═════ DATASET RECORDS

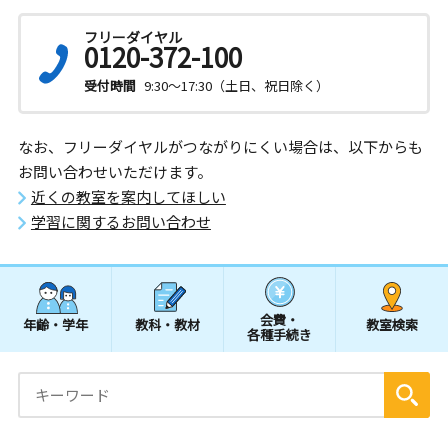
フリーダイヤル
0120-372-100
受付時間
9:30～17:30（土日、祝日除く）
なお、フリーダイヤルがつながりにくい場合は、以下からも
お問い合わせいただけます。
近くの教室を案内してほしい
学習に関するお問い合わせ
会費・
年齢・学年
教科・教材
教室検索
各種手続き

══════════

▶ [BRIEF]: Express the lines above as a Markdown table with the columns "Number" and "Line", giving each row a row number and skipping blank lines. Leave the pictures out of the answer.

▶ [SOLUTION]:
| Number | Line |
|---|---|
| 1 | フリーダイヤル |
| 2 | 0120-372-100 |
| 3 | 受付時間 |
| 4 | 9:30～17:30（土日、祝日除く） |
| 5 | なお、フリーダイヤルがつながりにくい場合は、以下からも |
| 6 | お問い合わせいただけます。 |
| 7 | 近くの教室を案内してほしい |
| 8 | 学習に関するお問い合わせ |
| 9 | 会費・ |
| 10 | 年齢・学年 |
| 11 | 教科・教材 |
| 12 | 教室検索 |
| 13 | 各種手続き |